Bosio and Marmol reached an agreement in the second half last season that the catcher would call all the pitches. If Marmol shook them off, he had to pay the pitching coach a case of wine. Marmol only shook off once in the second half. That same rule applies this year but that’s not the problem; it’s executing the pitches.
“I think it’s his tempo and concentration for Carlos,” Bosio said. “Those are two huge things for him. I just think that at times he tries too hard. He grips the ball too hard and that’s when we see those pitches that aren’t executed.”
Cubs manager Dale Sveum said they’ll continue to use Marmol.
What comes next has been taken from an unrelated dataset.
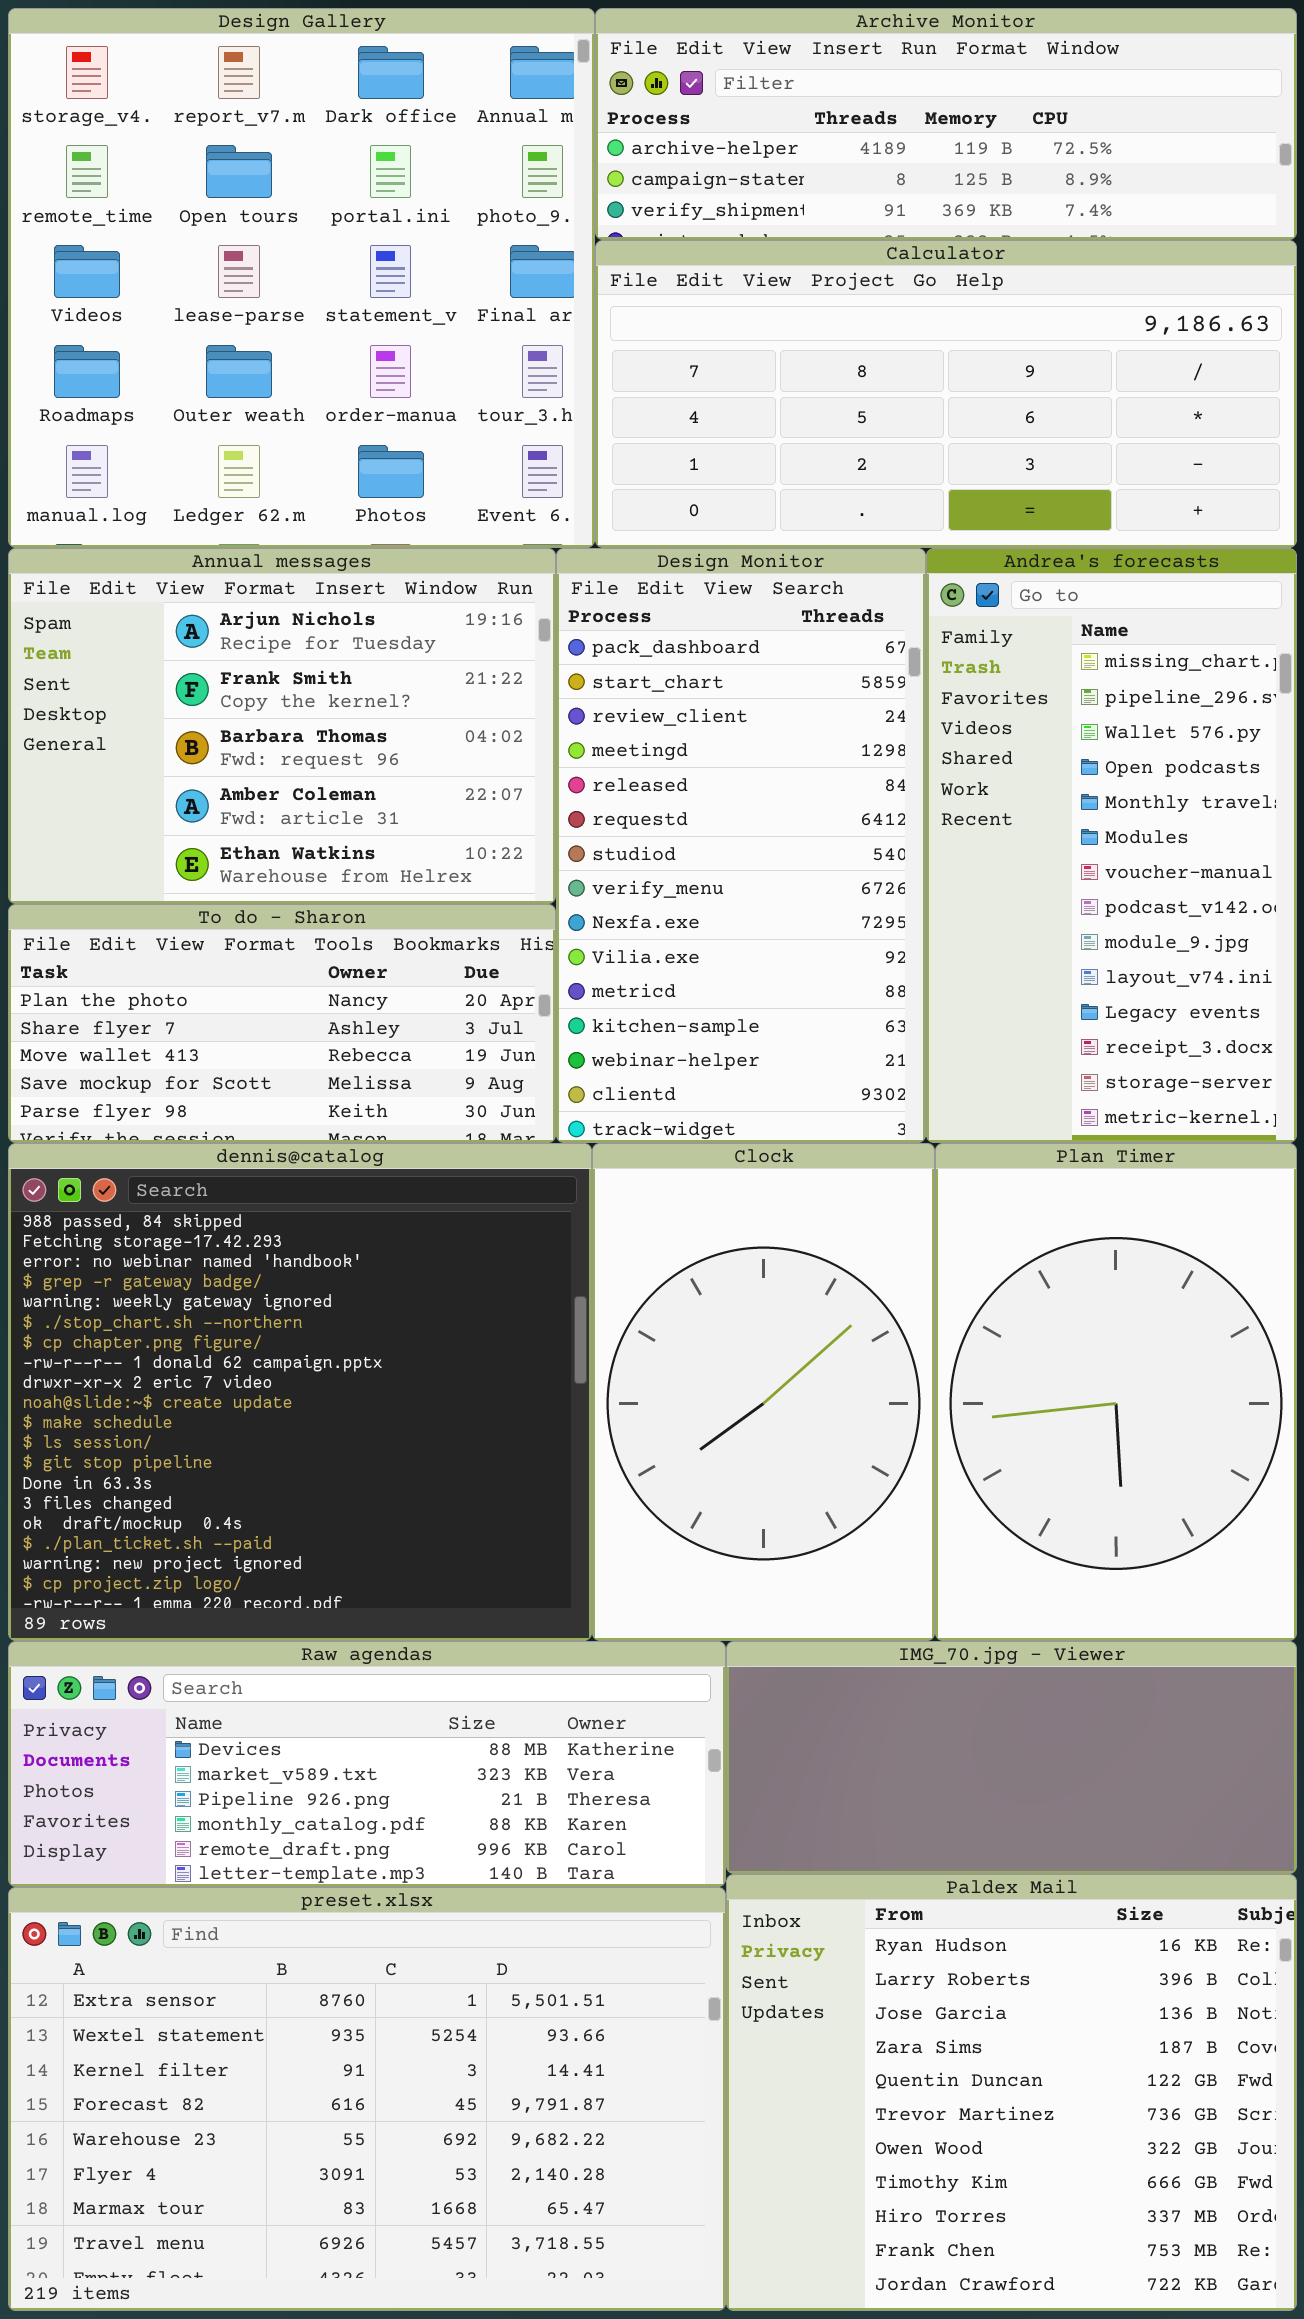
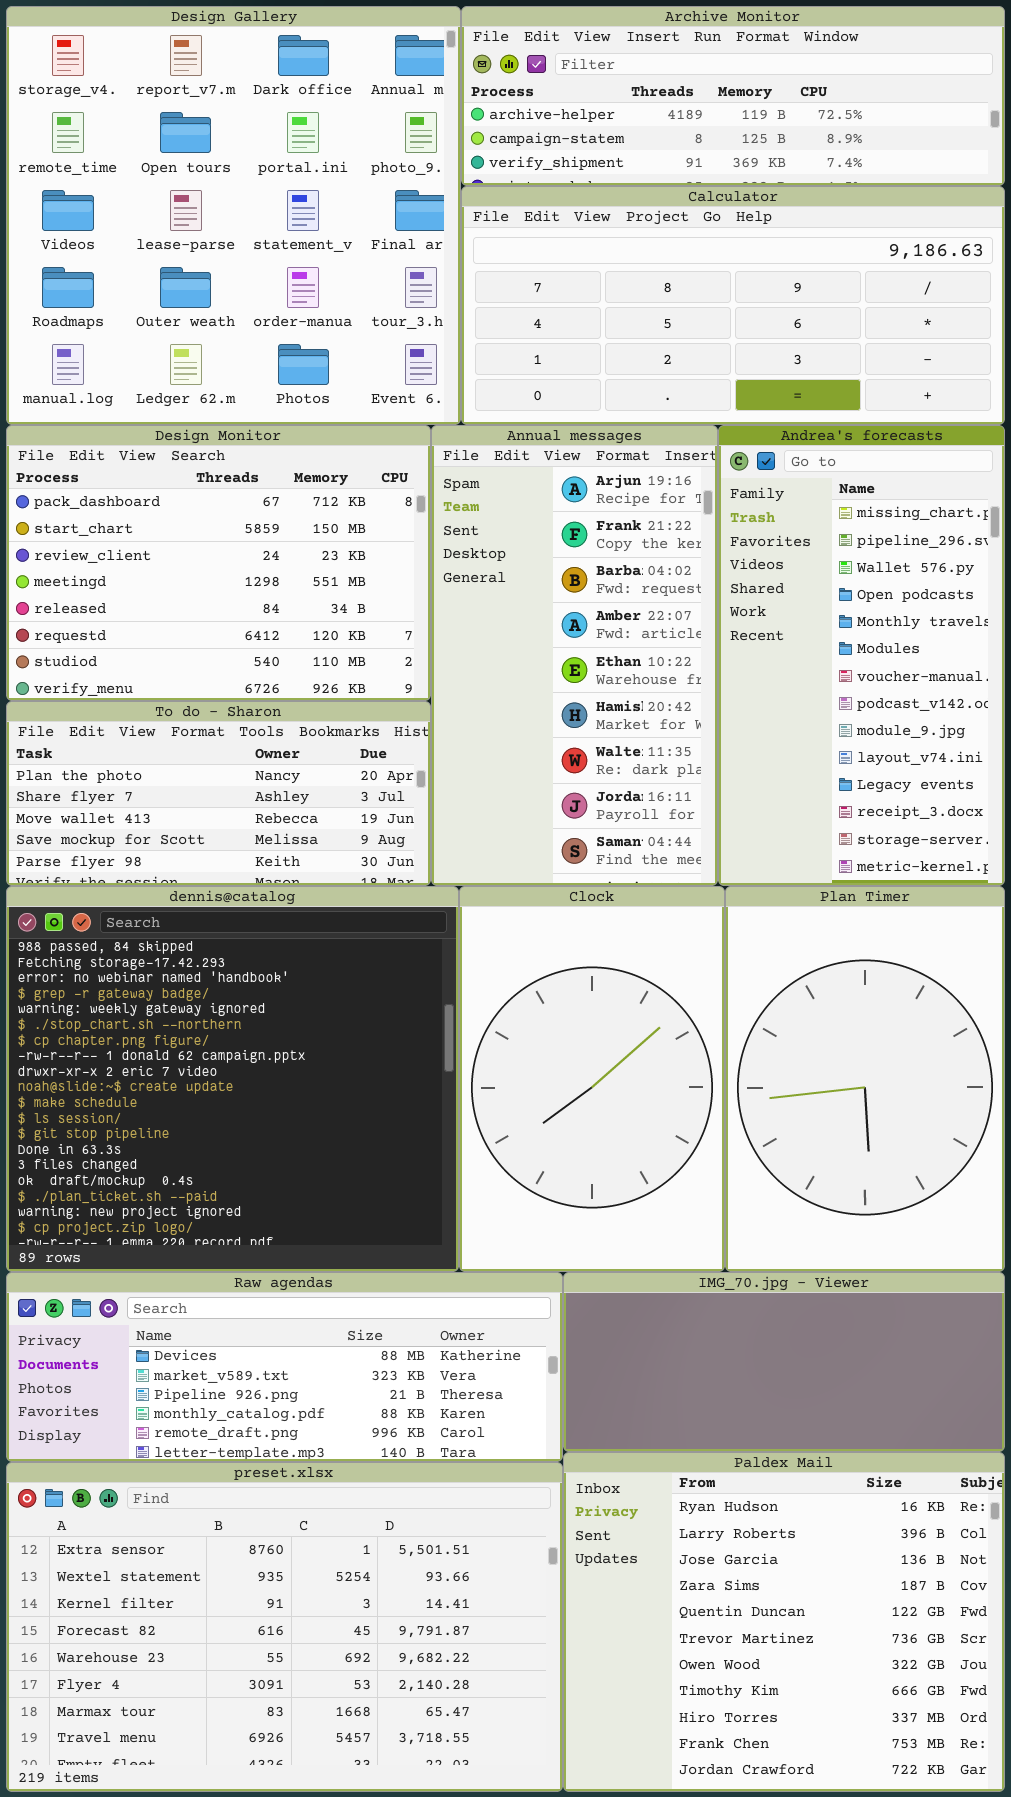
Annual messages: [8,548,556,904] -> [431,425,718,886], moved, resized
Design Monitor: [556,548,926,1143] -> [6,425,431,701], moved, resized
“He’s one of the seven guys [in the 'pen] and he’s got to pitch and we’ll get him back out there in some fashion,” Sveum said. “You can’t hide people. They have to pitch.”
– Carrie Muskat
5/3 Rizzo: “I don’t know how I fit in there”
Anthony Rizzo jokes with Cubs teammate Darwin Barney at least twice a week that the first baseman is going to make the defensive play of the year that day. On Thursday, Rizzo might have done just that. With one out in the seventh inning of a scoreless game against the Padres, Chase Headley hit a pop up that drifted toward foul territory near first base. Rizzo tracked it and was able to catch the ball, then fell between the tarp and brick wall. He hung on for the out and escaped without a cut or scrape.
“I visualize those plays daily,” Rizzo said Friday. “I actually had a bad read on it. The wind, I thought would blow it quicker, and next thing you know, it’s behind me. It was just an instinct play.”
He’s watched the replay a thousand times.
“I got a couple messages from people who said they were going to have a heart attack [watching it],” Rizzo said. “I didn’t realize it was that close — I don’t know how I fit in there.”
Rizzo is 6-foot 3-inches, 240 pounds. It’s impossible to figure out how he squeezed between the tarp and wall. He wouldn’t mind a little padding next time.
“I could’ve been really close to looking like a hockey player there if my face would’ve hit it,” Rizzo said.
Adding some cushion to the walls is most likely not in the Wrigley Field renovation plans.
“It’s something that’s been here for 100 years,” manager Dale Sveum said of the brick walls. “We’re getting back into the essence of Wrigley and the bricks and the ivy.”
Sveum isn’t going to tell his young first baseman to take it easy, either.
“That’s not the way you can play,” Sveum said. “You definitely don’t take aggressiveness away from people. That’s just the way you have to play the game.”
Rizzo, definitely lucky to not get injured, said he’s made some crazy plays before.
“There’s plays like that where your instincts take over,” he said. “Last year, before I got called up, I slid into stairs at [Triple-A] Iowa trying to make a play. It’s something where instincts take over and [Travis Wood] was out there pitching his tail off and you just want to make plays.”
He’s going to keep hustling after balls.
“I’m not going to not sell out, no matter what,” Rizzo said. “It doesn’t matter if I get hurt, I get hurt. It’s not like I’m not going to make the play because I’m scared.